:: ABOUT THIS TASK ::
Where the line with "X158000000Y-106345822D02*" appears below, start writing out lines exactly, and finish with the line with "X150073002Y-100000000D02*", which is included; write out nothing else.

************

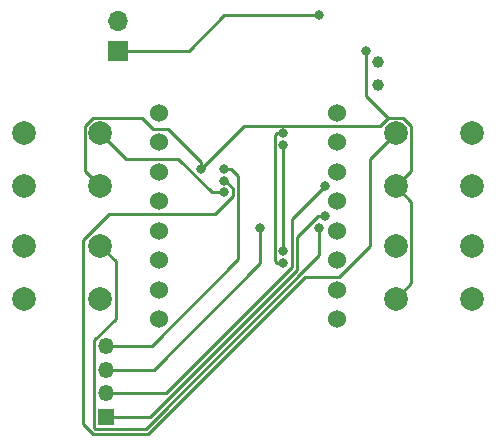
<source format=gbl>
G04 #@! TF.GenerationSoftware,KiCad,Pcbnew,5.1.10*
G04 #@! TF.CreationDate,2021-12-20T19:27:34-06:00*
G04 #@! TF.ProjectId,notawatch,6e6f7461-7761-4746-9368-2e6b69636164,rev?*
G04 #@! TF.SameCoordinates,Original*
G04 #@! TF.FileFunction,Copper,L2,Bot*
G04 #@! TF.FilePolarity,Positive*
%FSLAX46Y46*%
G04 Gerber Fmt 4.6, Leading zero omitted, Abs format (unit mm)*
G04 Created by KiCad (PCBNEW 5.1.10) date 2021-12-20 19:27:34*
%MOMM*%
%LPD*%
G01*
G04 APERTURE LIST*
G04 #@! TA.AperFunction,ComponentPad*
%ADD10O,1.350000X1.350000*%
G04 #@! TD*
G04 #@! TA.AperFunction,ComponentPad*
%ADD11R,1.350000X1.350000*%
G04 #@! TD*
G04 #@! TA.AperFunction,ComponentPad*
%ADD12C,1.000000*%
G04 #@! TD*
G04 #@! TA.AperFunction,ComponentPad*
%ADD13C,1.524000*%
G04 #@! TD*
G04 #@! TA.AperFunction,ComponentPad*
%ADD14C,2.000000*%
G04 #@! TD*
G04 #@! TA.AperFunction,ComponentPad*
%ADD15R,1.700000X1.700000*%
G04 #@! TD*
G04 #@! TA.AperFunction,ComponentPad*
%ADD16O,1.700000X1.700000*%
G04 #@! TD*
G04 #@! TA.AperFunction,ViaPad*
%ADD17C,0.800000*%
G04 #@! TD*
G04 #@! TA.AperFunction,Conductor*
%ADD18C,0.250000*%
G04 #@! TD*
G04 APERTURE END LIST*
D10*
X140000000Y-114000000D03*
X140000000Y-116000000D03*
X140000000Y-118000000D03*
D11*
X140000000Y-120000000D03*
D12*
X163000000Y-90000000D03*
X163000000Y-91900000D03*
D13*
X159500000Y-111750000D03*
X159500000Y-109250000D03*
X159500000Y-106750000D03*
X159500000Y-104250000D03*
X159500000Y-94250000D03*
X159500000Y-96750000D03*
X159500000Y-99250000D03*
X159500000Y-101750000D03*
X144500000Y-111750000D03*
X144500000Y-109250000D03*
X144500000Y-106750000D03*
X144500000Y-94250000D03*
X144500000Y-96750000D03*
X144500000Y-99250000D03*
X144500000Y-104250000D03*
X144500000Y-101750000D03*
D14*
X171000000Y-105500000D03*
X171000000Y-110000000D03*
X164500000Y-105500000D03*
X164500000Y-110000000D03*
X171000000Y-96000000D03*
X171000000Y-100500000D03*
X164500000Y-96000000D03*
X164500000Y-100500000D03*
X139500000Y-105500000D03*
X139500000Y-110000000D03*
X133000000Y-105500000D03*
X133000000Y-110000000D03*
X139500000Y-96000000D03*
X139500000Y-100500000D03*
X133000000Y-96000000D03*
X133000000Y-100500000D03*
D15*
X141000000Y-89000000D03*
D16*
X141000000Y-86460000D03*
D17*
X158000000Y-86000000D03*
X158000000Y-104000000D03*
X150000000Y-101000000D03*
X150000000Y-100000000D03*
X155000000Y-107000000D03*
X155000000Y-96000000D03*
X155000000Y-106000000D03*
X155000000Y-97000000D03*
X153000000Y-104000000D03*
X150000000Y-99000000D03*
X158500000Y-100500000D03*
X158500000Y-103000000D03*
X162000000Y-89000000D03*
X148000000Y-99000000D03*
D18*
X147000000Y-89000000D02*
X141000000Y-89000000D01*
X150000000Y-86000000D02*
X147000000Y-89000000D01*
X158000000Y-86000000D02*
X150000000Y-86000000D01*
X140825001Y-106825001D02*
X139500000Y-105500000D01*
X140825001Y-111694997D02*
X140825001Y-106825001D01*
X139000000Y-113519998D02*
X140825001Y-111694997D01*
X139000000Y-120935002D02*
X139000000Y-113519998D01*
X139064999Y-121000001D02*
X139000000Y-120935002D01*
X143345821Y-121000001D02*
X139064999Y-121000001D01*
X158000000Y-106345822D02*
X143345821Y-121000001D01*
X158000000Y-104000000D02*
X158000000Y-106345822D01*
X148926998Y-101000000D02*
X150000000Y-101000000D01*
X146089997Y-98162999D02*
X148926998Y-101000000D01*
X141662999Y-98162999D02*
X146089997Y-98162999D01*
X139500000Y-96000000D02*
X141662999Y-98162999D01*
X150073002Y-100000000D02*
X150000000Y-100000000D01*
X164500000Y-96000000D02*
X162337001Y-98162999D01*
X159695763Y-108162999D02*
X156819233Y-108162999D01*
X150725001Y-101348001D02*
X150725001Y-100651999D01*
X156819233Y-108162999D02*
X143532221Y-121450011D01*
X149236001Y-102837001D02*
X150725001Y-101348001D01*
X143532221Y-121450011D02*
X138878598Y-121450010D01*
X138878598Y-121450010D02*
X138000000Y-120571412D01*
X150725001Y-100651999D02*
X150073002Y-100000000D01*
X138000000Y-120571412D02*
X138000000Y-105038998D01*
X162337001Y-98162999D02*
X162337001Y-105521761D01*
X162337001Y-105521761D02*
X159695763Y-108162999D01*
X138000000Y-105038998D02*
X140201997Y-102837001D01*
X140201997Y-102837001D02*
X149236001Y-102837001D01*
X154434315Y-96000000D02*
X154274999Y-96159316D01*
X155000000Y-96000000D02*
X154434315Y-96000000D01*
X154274999Y-106840684D02*
X154434315Y-107000000D01*
X154434315Y-107000000D02*
X155000000Y-107000000D01*
X154274999Y-96159316D02*
X154274999Y-106840684D01*
X155000000Y-106000000D02*
X155000000Y-97000000D01*
X144000000Y-116000000D02*
X140000000Y-116000000D01*
X153000000Y-107000000D02*
X144000000Y-116000000D01*
X153000000Y-104000000D02*
X153000000Y-107000000D01*
X151175011Y-106683751D02*
X143858762Y-114000000D01*
X151175011Y-99609326D02*
X151175011Y-106683751D01*
X150565685Y-99000000D02*
X151175011Y-99609326D01*
X150000000Y-99000000D02*
X150565685Y-99000000D01*
X140000000Y-114000000D02*
X143858762Y-114000000D01*
X145073002Y-118000000D02*
X140000000Y-118000000D01*
X155725001Y-103274999D02*
X155725001Y-107348001D01*
X155725001Y-107348001D02*
X145073002Y-118000000D01*
X158500000Y-100500000D02*
X155725001Y-103274999D01*
X156175010Y-107534402D02*
X143709412Y-120000000D01*
X143709412Y-120000000D02*
X140000000Y-120000000D01*
X156175011Y-104751987D02*
X156175010Y-107534402D01*
X157926998Y-103000000D02*
X156175011Y-104751987D01*
X158500000Y-103000000D02*
X157926998Y-103000000D01*
X165825001Y-99174999D02*
X164500000Y-100500000D01*
X165825001Y-95363999D02*
X165825001Y-99174999D01*
X165136001Y-94674999D02*
X165825001Y-95363999D01*
X163863999Y-94674999D02*
X165136001Y-94674999D01*
X163174999Y-95363999D02*
X163863999Y-94674999D01*
X151636001Y-95363999D02*
X163174999Y-95363999D01*
X148000000Y-99000000D02*
X151636001Y-95363999D01*
X162000000Y-92811000D02*
X163863999Y-94674999D01*
X162000000Y-89000000D02*
X162000000Y-92811000D01*
X165825001Y-101825001D02*
X164500000Y-100500000D01*
X165825001Y-108674999D02*
X165825001Y-101825001D01*
X164500000Y-110000000D02*
X165825001Y-108674999D01*
X148000000Y-98434315D02*
X148000000Y-99000000D01*
X145228684Y-95662999D02*
X148000000Y-98434315D01*
X143978239Y-95662999D02*
X145228684Y-95662999D01*
X138863999Y-94674999D02*
X142990239Y-94674999D01*
X138174999Y-95363999D02*
X138863999Y-94674999D01*
X138174999Y-99174999D02*
X138174999Y-95363999D01*
X142990239Y-94674999D02*
X143978239Y-95662999D01*
X139500000Y-100500000D02*
X138174999Y-99174999D01*
M02*

</source>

************

:: RESULT OF THIS EXERCISE ::
X158000000Y-106345822D02*
X143345821Y-121000001D01*
X158000000Y-104000000D02*
X158000000Y-106345822D01*
X148926998Y-101000000D02*
X150000000Y-101000000D01*
X146089997Y-98162999D02*
X148926998Y-101000000D01*
X141662999Y-98162999D02*
X146089997Y-98162999D01*
X139500000Y-96000000D02*
X141662999Y-98162999D01*
X150073002Y-100000000D02*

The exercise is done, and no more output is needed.